The End of Osama

Al-Qaida leader Osama bin Laden was captured “dead” in an operation by U.S. forces.

U.S. President Barack Obama declared the death of Osama, who was responsible for the 9/11 attacks, saying that “Justice has been served.” The president recently announced his bid for a second term of presidency, and his “crazy project” was the Osama bin Laden operation. The al-Qaida leader, who had been sought for the past 10 years, was found in a town one hundred kilometers away from the Pakistani capital, Islamabad. After the invasion of Iraq, Saddam Hussein was also found in a rural area.

Saddam was caught alive, and was sentenced to death after being tried in Iraq.

Osama was not so lucky!

Yet the U.S. had tried every method including torture on Taliban members detained in Guantanamo Bay to extract every bit of information possible on al-Qaida. In his election campaign, Obama promised to shut down Guantanamo. In addition, different from Bush, he had promised to pull out of Iraq and Afghanistan.
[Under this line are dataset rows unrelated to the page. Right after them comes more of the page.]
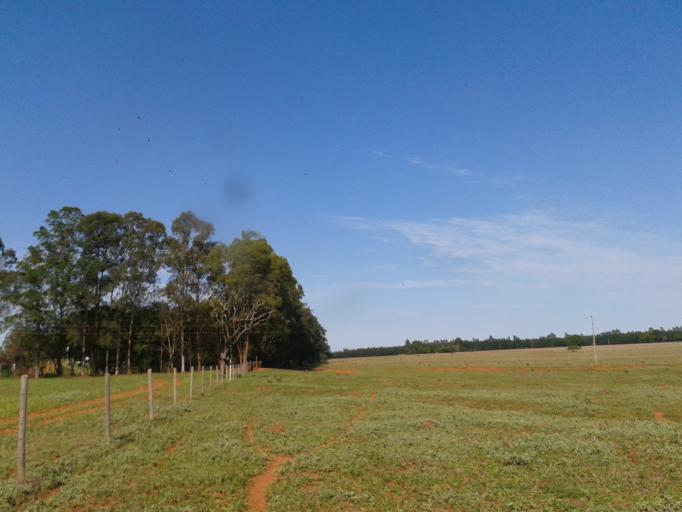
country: BR
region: Minas Gerais
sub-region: Centralina
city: Centralina
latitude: -18.7199
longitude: -49.1556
If the al-Qaida leader had been caught alive, it could have been possible to shed some light on the organization behind the suicide attack on September 11 when planes were flown into the World Trade Center and the Pentagon.
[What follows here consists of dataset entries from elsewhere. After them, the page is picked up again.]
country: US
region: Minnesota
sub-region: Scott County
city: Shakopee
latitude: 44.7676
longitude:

The planes that crashed into the Twin Towers took more than 3,000 innocent lives.

When it was being said that “history was over” with the end of the Cold War, history “came back from vacation” and the world suffered unprecedented terror. Humanity was face to face with “an invisible enemy.”

The Bush administration turned this attack into hegemony towards invading Iraq and Afghanistan.

In Afghanistan, the Taliban regime was taken down.

However, in the 10th year after the 9/11 attacks, the U.S. is still looking for an exit from Afghanistan by “settling with the Taliban.” While Obama has put together a plan to “pull out,” he still has not been able to fully shake off Bush’s legacy. It is being defended that the death of Osama bin Laden would cut the ties between al-Qaida and the Taliban, and that it would be a foundation for Islamism in Afghanistan and Pakistan that is open to the U.S. and the West and devoid of radical elements.

Turkish Secretary of State Ahmet Davutoğlu had attended the NATO summit in Kabul last summer and we witnessed the formation of policies of the politicization of the Taliban.

In fact, the U.S. had been supporting the Muslim mujahedeen since the Soviet invasion of Afghanistan. After the Gulf War in 1990, these balances shifted and the mujahedeen, who was organized against the Soviets, turned into the Taliban against the U.S. The conditions that bred Osama and the 9/11 attacks hit the U.S. like a “boomerang.”

The U.S. is once more distributing justice in the role of the “global police.”

It was probably known where Osama bin Laden was.

They probably did not see any benefit to keep him “alive,” which is why he was caught “dead.”

The answer to the question “why now?” is not yet known. The falling of Arab dictators may have expedited the process.